Bull Thesis remains intact
This growth momentum, many analysts believe, will continue as consumers return to restaurants, shops and even vacation destinations: activities that drive internet traffic and generate advertising revenue for Google. Thanks to these positive catalysts, many leading analysts have raised their price target for Google stocks this week.
JPMorgan, while raising its price target for GOOG stock from $2,638 to $3,250, said in a note that Alphabet remains one of its top picks as key components of the bull thesis continued to play out, including ad recovery, margin up , cloud profit improvement and greater return on capital.
Added the note:
“We continue to believe there is even more gains to come as Search and YouTube are well positioned to support an increasingly digital economy. We expect [operating income] overall margins to compress slightly in 2H21 as GOOGL brings in more variable costs, but [management’s]'s tone here was less cautious than expected and while the company will invest for future growth, we believe that it probably gained some cost savings stemming from COVID-19.”

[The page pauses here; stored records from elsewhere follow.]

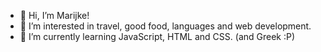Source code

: - 👋 Hi, I’m Marijke!
- 👀 I’m interested in travel, good food, languages and web development.
- 🌱 I’m currently learning JavaScript, HTML and CSS. (and Greek :P)


<!---
mldrenth/mldrenth is a ✨ special ✨ repository because its `README.md` (this file) appears on your GitHub profile.
You can click the Preview link to take a look at your changes.
--->
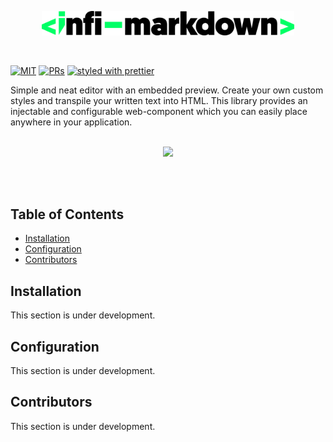 <p align="center">
 <img width="80%" height="80%" src="https://raw.githubusercontent.com/gitsobek/npx-infi-markdown/master/logo.svg?sanitize=true">
</p>
&nbsp;

[![MIT](https://img.shields.io/packagist/l/doctrine/orm.svg?style=flat-square)]()
[![PRs](https://img.shields.io/badge/PRs-welcome-brightgreen.svg?style=flat-square)]()
[![styled with prettier](https://img.shields.io/badge/styled_with-prettier-ff69b4.svg?style=flat-square)](https://github.com/prettier/prettier)

Simple and neat editor with an embedded preview. Create your own custom styles and transpile your written text into HTML. This library provides an injectable and configurable web-component which you can easily place anywhere in your application.<br><br>

<p align="center">
 <img src="https://raw.githubusercontent.com/gitsobek/npx-infi-markdown/master/presentation.gif">
</p><br><br>

## Table of Contents

- [Installation](#installation)
- [Configuration](#configuration)
- [Contributors](#contributors)

## Installation
This section is under development.

## Configuration
This section is under development.

## Contributors
This section is under development.
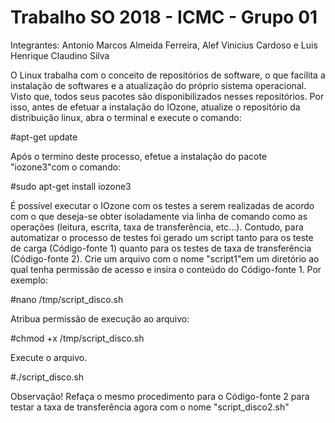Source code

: # Trabalho SO 2018 - ICMC - Grupo 01
Integrantes: Antonio Marcos Almeida Ferreira, Alef Vinicius Cardoso e Luis Henrique Claudino Silva

O Linux trabalha com o conceito de repositórios de software, o que facilita a instalação de softwares e a atualização do próprio sistema operacional. Visto que, todos seus pacotes são disponibilizados nesses repositórios. Por isso, antes de efetuar a instalação do IOzone, atualize o repositório da distribuição linux, abra o terminal e execute o comando:

#apt-get update

Após o termino deste processo, efetue a instalação do pacote "iozone3"com o comando:

#sudo apt-get install iozone3

É possível executar o IOzone com os testes a serem realizadas de acordo com o que deseja-se obter isoladamente via linha de comando como as operações (leitura, escrita, taxa de transferência, etc...). Contudo, para automatizar o processo de testes foi gerado um script tanto para os teste de carga (Código-fonte 1) quanto para os testes de taxa de transferência (Código-fonte 2). Crie um arquivo com o nome "script1"em um diretório ao qual tenha permissão de acesso e insira o conteúdo do Código-fonte 1. Por exemplo:

#nano /tmp/script_disco.sh

Atribua permissão de execução ao arquivo:

#chmod +x /tmp/script_disco.sh

Execute o arquivo.

#./script_disco.sh

Observação! Refaça o mesmo procedimento para o Código-fonte 2 para testar a taxa de transferência agora com o nome "script_disco2.sh"
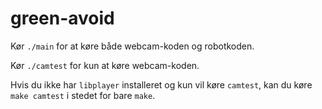 # green-avoid

Kør `./main` for at køre både webcam-koden og robotkoden.

Kør `./camtest` for kun at køre webcam-koden.

Hvis du ikke har `libplayer` installeret og kun vil køre `camtest`, kan
du køre `make camtest` i stedet for bare `make`.
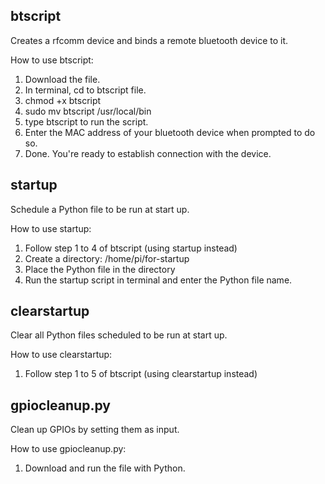 btscript
--------
Creates a rfcomm device and binds a remote bluetooth device to it.

How to use btscript:

1. Download the file.
2. In terminal, cd to btscript file.
3. chmod +x btscript
4. sudo mv btscript /usr/local/bin
5. type btscript to run the script.
6. Enter the MAC address of your bluetooth device when prompted to do so.
7. Done. You're ready to establish connection with the device.

startup
-------
Schedule a Python file to be run at start up.

How to use startup:

1. Follow step 1 to 4 of btscript (using startup instead)
2. Create a directory: /home/pi/for-startup
3. Place the Python file in the directory
4. Run the startup script in terminal and enter the Python file name.

clearstartup
------------
Clear all Python files scheduled to be run at start up.

How to use clearstartup:

1. Follow step 1 to 5 of btscript (using clearstartup instead)

gpiocleanup.py
------------
Clean up GPIOs by setting them as input.

How to use gpiocleanup.py:

1. Download and run the file with Python.

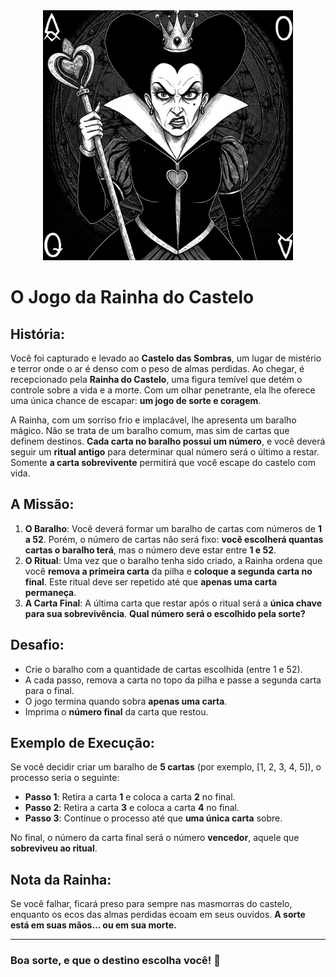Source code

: <div align="center">

<img src="RainhaCopas.jpg" alt="Rainha de Copas" width="400" />
  
</div>



# **O Jogo da Rainha do Castelo**

## **História:**

Você foi capturado e levado ao **Castelo das Sombras**, um lugar de mistério e terror onde o ar é denso com o peso de almas perdidas. Ao chegar, é recepcionado pela **Rainha do Castelo**, uma figura temível que detém o controle sobre a vida e a morte. Com um olhar penetrante, ela lhe oferece uma única chance de escapar: **um jogo de sorte e coragem**.

A Rainha, com um sorriso frio e implacável, lhe apresenta um baralho mágico. Não se trata de um baralho comum, mas sim de cartas que definem destinos. **Cada carta no baralho possui um número**, e você deverá seguir um **ritual antigo** para determinar qual número será o último a restar. Somente **a carta sobrevivente** permitirá que você escape do castelo com vida.

## **A Missão:**

1. **O Baralho**: Você deverá formar um baralho de cartas com números de **1 a 52**. Porém, o número de cartas não será fixo: **você escolherá quantas cartas o baralho terá**, mas o número deve estar entre **1 e 52**.
2. **O Ritual**: Uma vez que o baralho tenha sido criado, a Rainha ordena que você **remova a primeira carta** da pilha e **coloque a segunda carta no final**. Este ritual deve ser repetido até que **apenas uma carta permaneça**.
3. **A Carta Final**: A última carta que restar após o ritual será a **única chave para sua sobrevivência**. **Qual número será o escolhido pela sorte?**

## **Desafio:**

- Crie o baralho com a quantidade de cartas escolhida (entre 1 e 52).
- A cada passo, remova a carta no topo da pilha e passe a segunda carta para o final.
- O jogo termina quando sobra **apenas uma carta**.
- Imprima o **número final** da carta que restou.

## **Exemplo de Execução:**

Se você decidir criar um baralho de **5 cartas** (por exemplo, [1, 2, 3, 4, 5]), o processo seria o seguinte:

- **Passo 1**: Retira a carta **1** e coloca a carta **2** no final.
- **Passo 2**: Retira a carta **3** e coloca a carta **4** no final.
- **Passo 3**: Continue o processo até que **uma única carta** sobre.

No final, o número da carta final será o número **vencedor**, aquele que **sobreviveu ao ritual**.

## **Nota da Rainha:**  
Se você falhar, ficará preso para sempre nas masmorras do castelo, enquanto os ecos das almas perdidas ecoam em seus ouvidos. **A sorte está em suas mãos... ou em sua morte.**

---

### **Boa sorte, e que o destino escolha você!** 👑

In their note, Barclays analysts reiterated their call, naming Alphabet one of their favorite names in the mega-cap tech space, noting that the outlook for its stock remains good. The company maintained its overweight rating, but raised its price target from $3,000 to $3,200.
Their note said:
"Digital ads are proving very resilient in this economic cycle, and growth rates across the space, including at Google and YouTube, are staggering due to shared shifts and easy compositing – some of the highest numbers we'll ever see." Google's auction-based system is gaining popularity in categories that are strong, while increasing overall activity for both consumers and marketers.”
Bottom Line
With its traditional growth engine, search engine advertising, remaining undisputed, and the company positioning itself to grow faster in the post-pandemic world, Google's stock will continue to outperform other mega-tech peers. The stock could see more upward movement as the economy reopens, bringing the sale of digital advertising from hospitality and travel companies back.